■ Complete the following
**A.** Update the passage of the flood meeting summary that opens with the words containing "This page presents" and closes with "Files (52.3 MB).". Replace "zipped folder" with "compressed archive" throughout.
**B.** According to the flood meeting summary, how many participants attended over the two days?
**C.** Continue the flood forecasting meeting summary from its last sentence.

[Study text Boundary: Start]

The 2nd CEMS Global Flood Forecasting and Monitoring Meeting was held online on 8 and 9 February, from 13 to 17 UTC. More than 300 participants attended the event over the two days.
The meeting was highly interactive, with presentations on the latest developments of the Global Flood Awareness System (GloFAS), of the Global Flood Monitoring (GFM), and of the GloFAS and GFM data access and documentation. Keynotes and IGNITE talks provided the opportunity for 16 representatives of related initiatives to introduce their developments, use cases, and experiences using GloFAS and/or GFM data. A panel discussion was organized to share views on the actions required to support the United Nations #EarlyWarning4All initiative.
This page presents a short summary of the event. The presentations (in pdf format) can be downloaded as single files using the links provided throughout the text, or they can be downloaded in bulk as zipped folder using the link at the bottom of the page: section Files (52.3 MB).
Two sessions were dedicated to CEMS GloFAS products and data, and the system’s contribution to flood early warnings at the global scale.
The growing number of registered users demonstrates an increasing interest and confidence in GloFAS usefulness. The precious feedback received from the users contributes to setting the priorities for future developments.

[Study text Boundary: End]
[Recorded data Boundary: Start]

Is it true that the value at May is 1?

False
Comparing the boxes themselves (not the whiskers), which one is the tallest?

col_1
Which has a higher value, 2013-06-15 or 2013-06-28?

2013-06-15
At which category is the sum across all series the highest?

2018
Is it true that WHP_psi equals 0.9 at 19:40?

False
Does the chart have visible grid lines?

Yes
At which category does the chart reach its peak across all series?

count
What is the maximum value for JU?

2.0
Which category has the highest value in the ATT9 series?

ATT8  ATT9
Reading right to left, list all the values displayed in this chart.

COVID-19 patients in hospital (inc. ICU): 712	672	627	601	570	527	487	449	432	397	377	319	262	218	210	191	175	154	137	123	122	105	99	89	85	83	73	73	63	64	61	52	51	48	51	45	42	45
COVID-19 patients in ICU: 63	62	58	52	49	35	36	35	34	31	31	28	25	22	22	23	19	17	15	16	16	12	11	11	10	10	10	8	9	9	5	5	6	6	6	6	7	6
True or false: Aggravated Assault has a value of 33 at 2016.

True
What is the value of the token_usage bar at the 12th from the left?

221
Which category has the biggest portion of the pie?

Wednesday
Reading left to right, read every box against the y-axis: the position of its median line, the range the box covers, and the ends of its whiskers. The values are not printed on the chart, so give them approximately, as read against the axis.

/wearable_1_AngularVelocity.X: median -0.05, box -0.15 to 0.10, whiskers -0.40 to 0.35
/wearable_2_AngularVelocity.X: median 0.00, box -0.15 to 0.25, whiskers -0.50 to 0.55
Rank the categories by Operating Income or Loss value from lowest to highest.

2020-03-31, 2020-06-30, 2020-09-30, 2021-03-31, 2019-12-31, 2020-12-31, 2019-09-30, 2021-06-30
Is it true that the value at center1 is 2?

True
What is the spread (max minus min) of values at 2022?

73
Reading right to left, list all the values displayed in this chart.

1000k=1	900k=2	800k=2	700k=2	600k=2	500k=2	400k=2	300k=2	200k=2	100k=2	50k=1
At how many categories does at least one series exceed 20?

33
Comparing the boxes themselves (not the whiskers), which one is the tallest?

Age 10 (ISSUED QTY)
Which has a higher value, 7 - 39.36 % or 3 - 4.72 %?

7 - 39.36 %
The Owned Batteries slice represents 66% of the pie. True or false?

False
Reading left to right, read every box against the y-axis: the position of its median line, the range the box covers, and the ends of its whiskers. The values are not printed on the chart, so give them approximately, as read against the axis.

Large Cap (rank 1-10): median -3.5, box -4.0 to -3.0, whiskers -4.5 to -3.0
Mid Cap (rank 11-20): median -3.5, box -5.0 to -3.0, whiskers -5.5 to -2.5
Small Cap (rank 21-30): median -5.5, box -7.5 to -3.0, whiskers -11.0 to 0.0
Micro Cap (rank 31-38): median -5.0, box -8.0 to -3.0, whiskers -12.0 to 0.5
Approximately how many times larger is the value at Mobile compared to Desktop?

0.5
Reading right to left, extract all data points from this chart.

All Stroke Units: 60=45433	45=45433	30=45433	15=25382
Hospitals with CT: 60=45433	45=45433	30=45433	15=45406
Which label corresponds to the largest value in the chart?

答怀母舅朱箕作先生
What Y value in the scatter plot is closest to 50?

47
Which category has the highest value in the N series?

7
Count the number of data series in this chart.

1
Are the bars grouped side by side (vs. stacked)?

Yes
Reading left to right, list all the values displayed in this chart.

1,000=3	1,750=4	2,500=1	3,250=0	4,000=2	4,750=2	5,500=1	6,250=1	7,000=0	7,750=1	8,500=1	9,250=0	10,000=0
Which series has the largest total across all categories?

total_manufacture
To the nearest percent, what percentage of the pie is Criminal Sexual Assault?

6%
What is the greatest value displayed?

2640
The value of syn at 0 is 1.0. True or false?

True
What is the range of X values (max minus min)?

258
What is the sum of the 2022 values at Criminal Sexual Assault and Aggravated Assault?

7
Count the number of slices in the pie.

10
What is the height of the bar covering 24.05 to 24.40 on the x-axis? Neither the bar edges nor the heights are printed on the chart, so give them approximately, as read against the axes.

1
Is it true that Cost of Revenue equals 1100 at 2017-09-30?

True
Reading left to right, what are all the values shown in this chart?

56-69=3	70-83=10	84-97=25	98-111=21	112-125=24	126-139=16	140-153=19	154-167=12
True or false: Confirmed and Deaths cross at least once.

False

[Recorded data Boundary: End]

■ Task-by-task answers
**A.**
This page presents a short summary of the event. The presentations (in pdf format) can be downloaded as single files using the links provided throughout the text, or they can be downloaded in bulk as compressed archive using the link at the bottom of the page: section Files (52.3 MB).

**B.** More than 300 participants.

**C.**
The presentations also covered the upcoming (in 2023) operational release of GloFAS v4.0. The major changes to the system will include:
|A short intro to the Global Flood Awareness System (GloFAS) presented by Christel Prudhomme (CEMS Hydrological Forecast Centre-Computation, ECMWF)
|What’s new in GloFAS v4.0? presented by Stefania Grimaldi (EC JRC)
Two sessions were then dedicated to CEMS GFM. These sessions showcased the significant progress achieved in the processing of the Copernicus Sentinel-1 imagery archive and GFM's accuracy and reliability. Furthermore, attendees received insights into the upcoming GFM updates and improvements, highlighting the ongoing commitment to regularly improving the tool’s performance.
The major innovations introduced with GFM v2.0.0, which was released operationally on January 2nd 2023, include:
The GFM archive consists of more than 1.4 million automatically analysed Copernicus Sentinel-1 images, from its commissioning in 2015 to the present date. However, the archive does not cover all areas of the globe with the same revisit time, as areas in Europe, Central Asia and Western Americas are covered with a higher frequency than the rest of the globe because of Sentinel-1's orbit.
|A detailed look at the Global Flood Monitoring (GFM) product presented by Christian Krullikowski (CEMS Global Flood Monitoring Centre, German Aerospace Center)
|The new GFM archive presented by Bernhard Bauer-Marschallinger (CEMS Global Flood Monitoring Centre,TU Vienna)
The event included detailed demonstrations about how to access GloFAS and GFM data.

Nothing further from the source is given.